=== YOUR OBJECTIVE ===
Here is a listing. Write it all out again exactly, but not its pictures.

=== DATA SHOWN ===
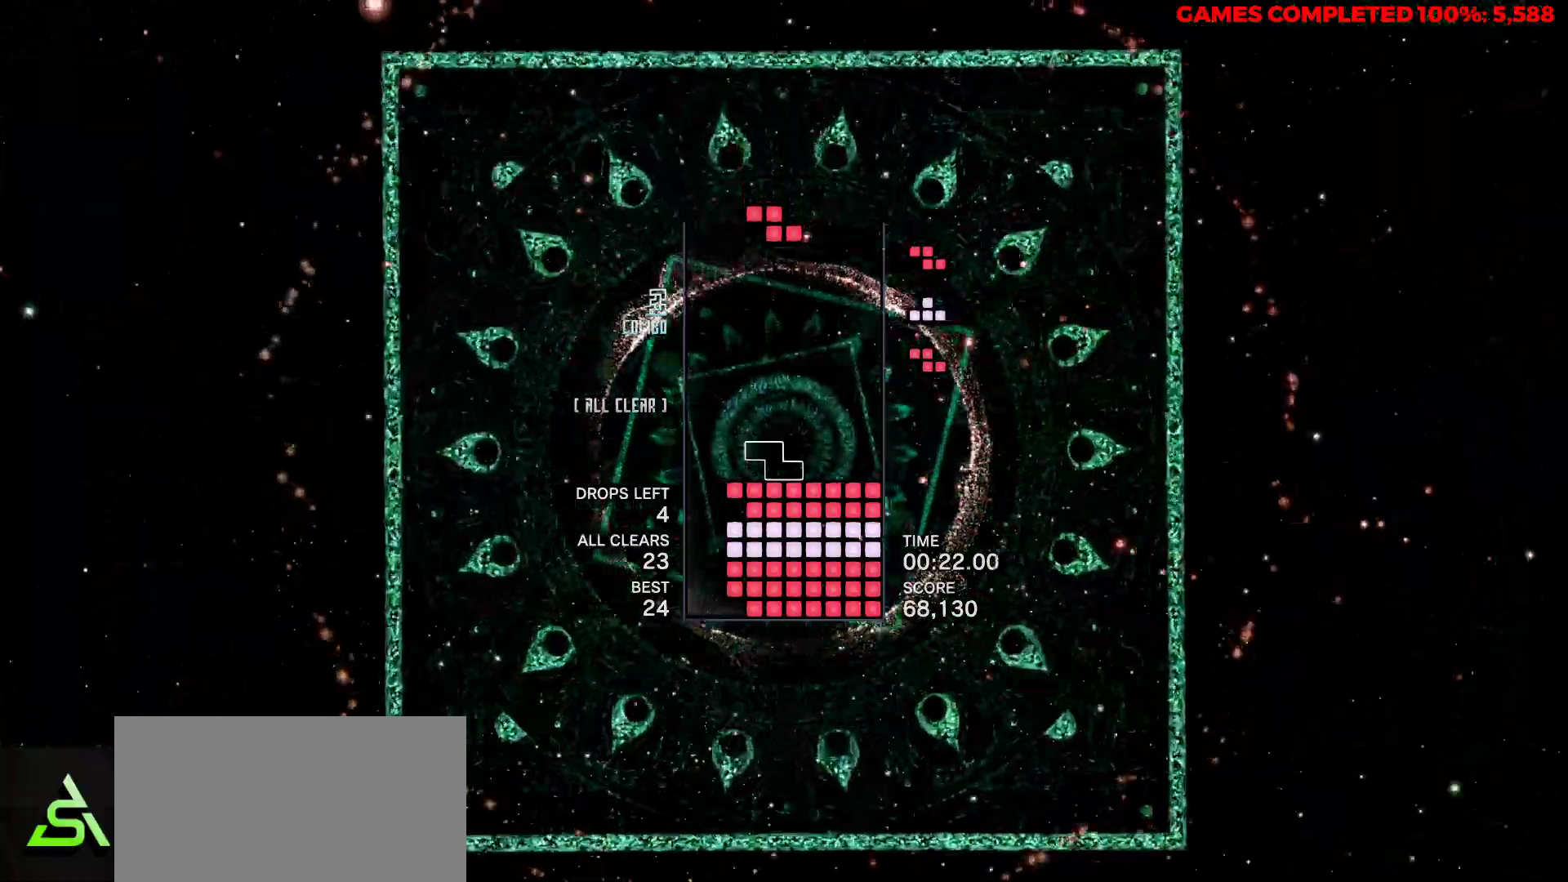
{"keys": ["down"], "events": [[17, "left", "down"], [300, "z", "down"], [400, "z", "up"], [450, "left", "up"], [483, "down", "down"]]}
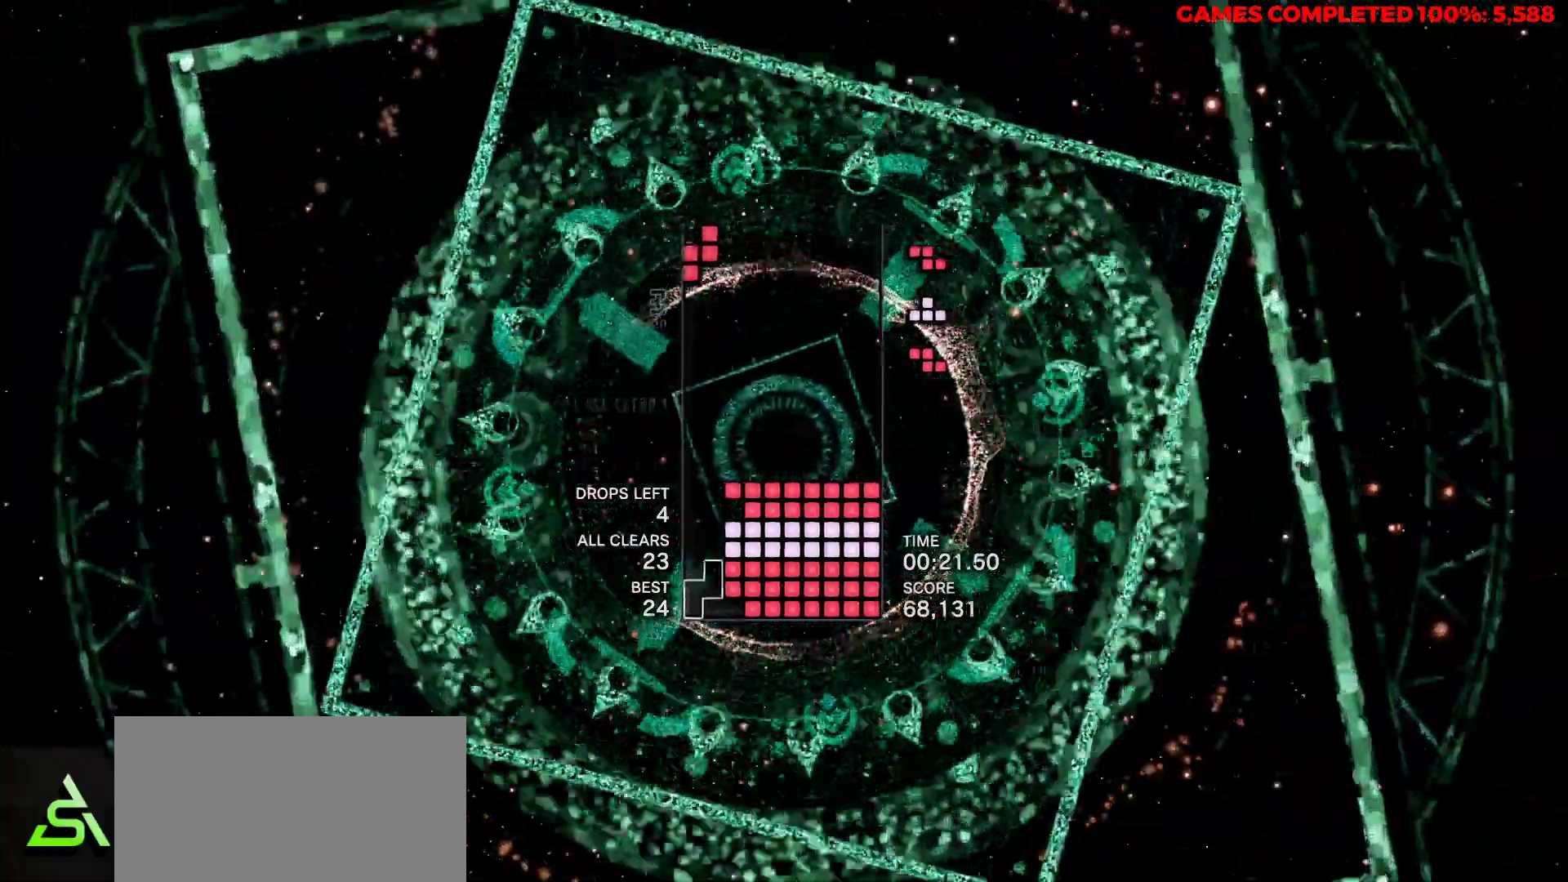
{"keys": ["down"], "events": []}
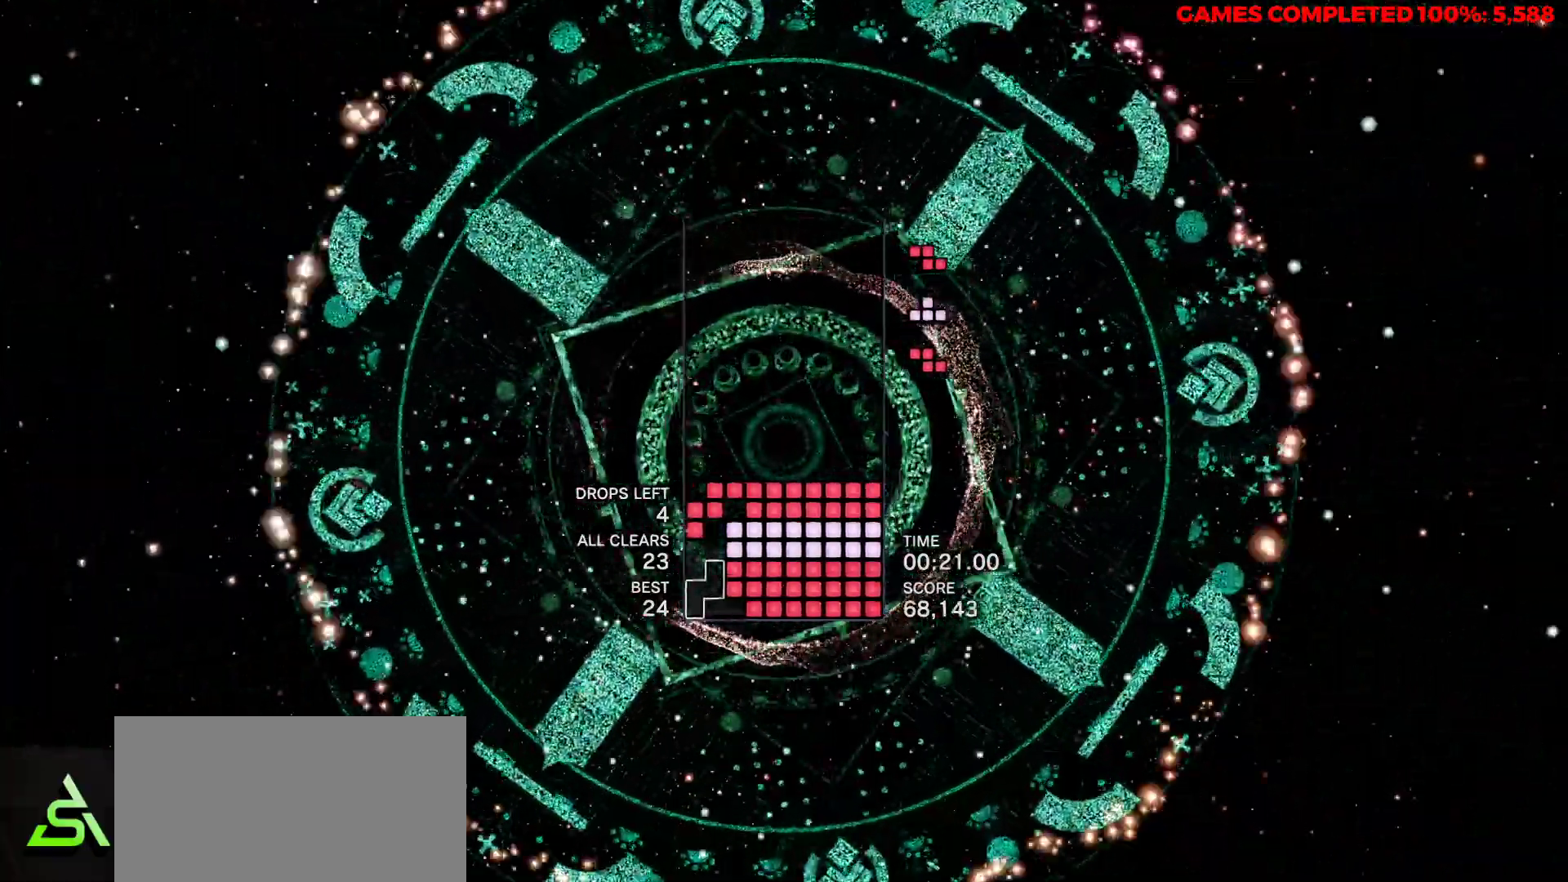
{"keys": [], "events": [[250, "down", "up"], [300, "z", "down"], [400, "z", "up"]]}
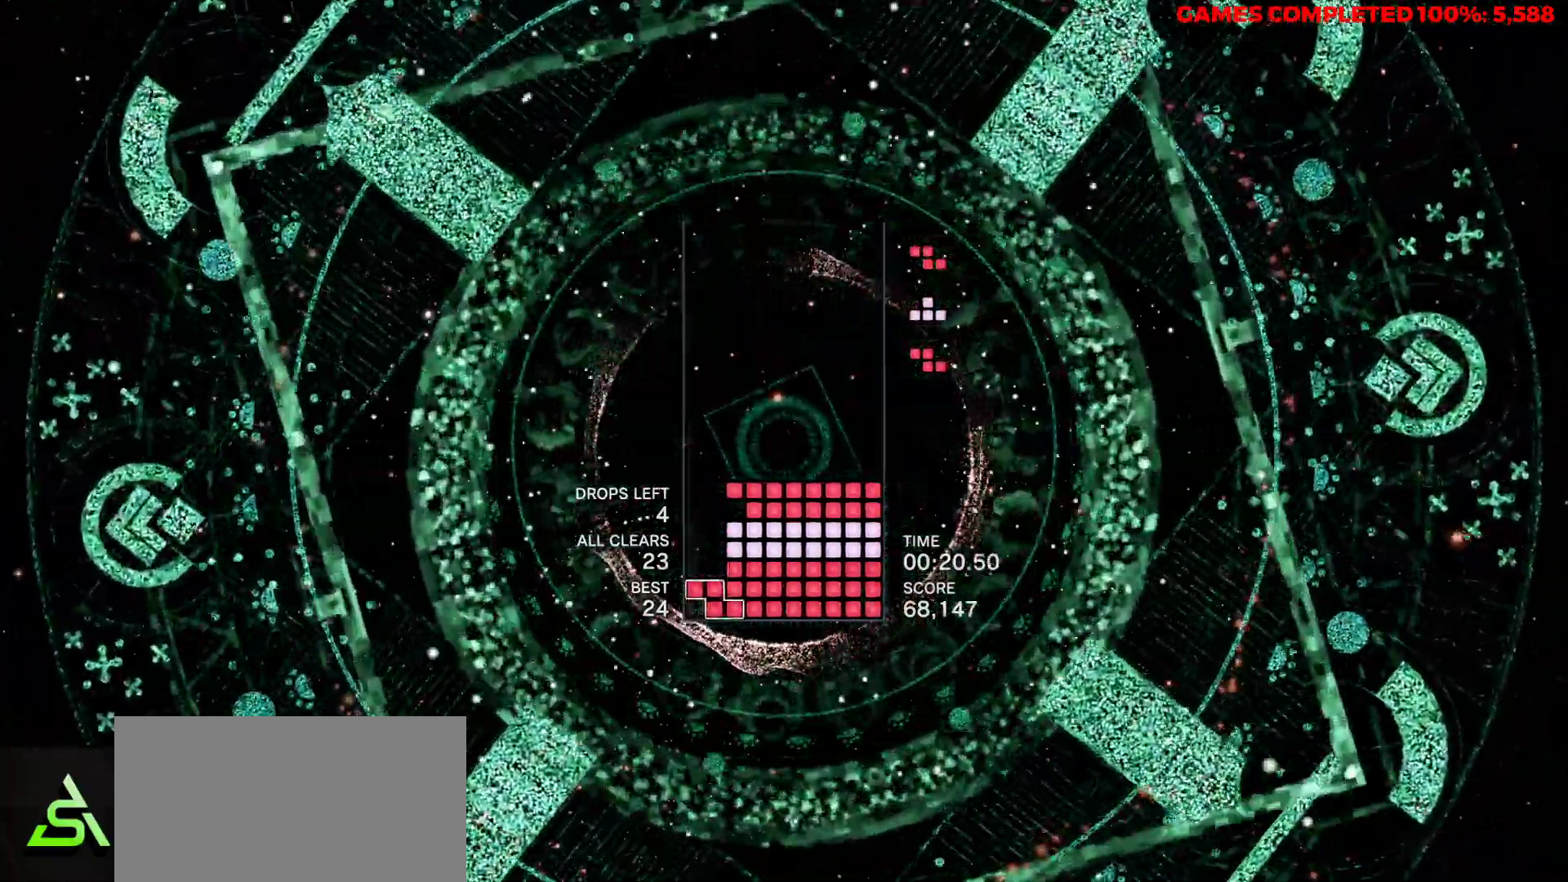
{"keys": ["left"], "events": [[167, "space", "down"], [267, "left", "down"], [267, "space", "up"]]}
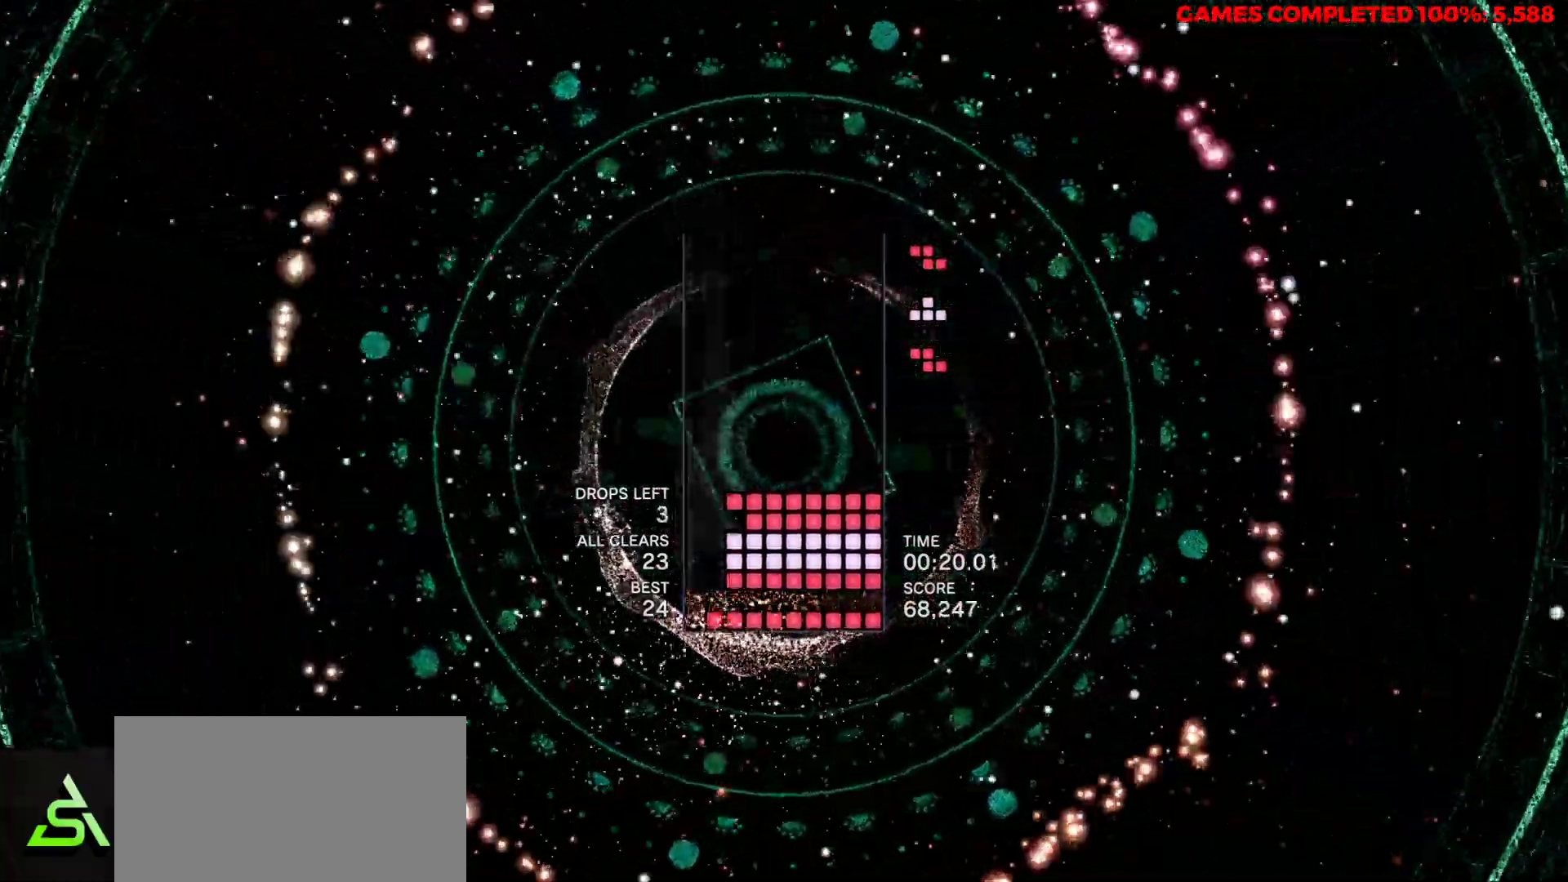
{"keys": ["left"], "events": [[283, "z", "down"], [417, "z", "up"]]}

=== RESULT OF THE TASK ===
{"keys": ["down"], "events": [[17, "left", "down"], [300, "z", "down"], [400, "z", "up"], [450, "left", "up"], [483, "down", "down"]]}
{"keys": ["down"], "events": []}
{"keys": [], "events": [[250, "down", "up"], [300, "z", "down"], [400, "z", "up"]]}
{"keys": ["left"], "events": [[167, "space", "down"], [267, "left", "down"], [267, "space", "up"]]}
{"keys": ["left"], "events": [[283, "z", "down"], [417, "z", "up"]]}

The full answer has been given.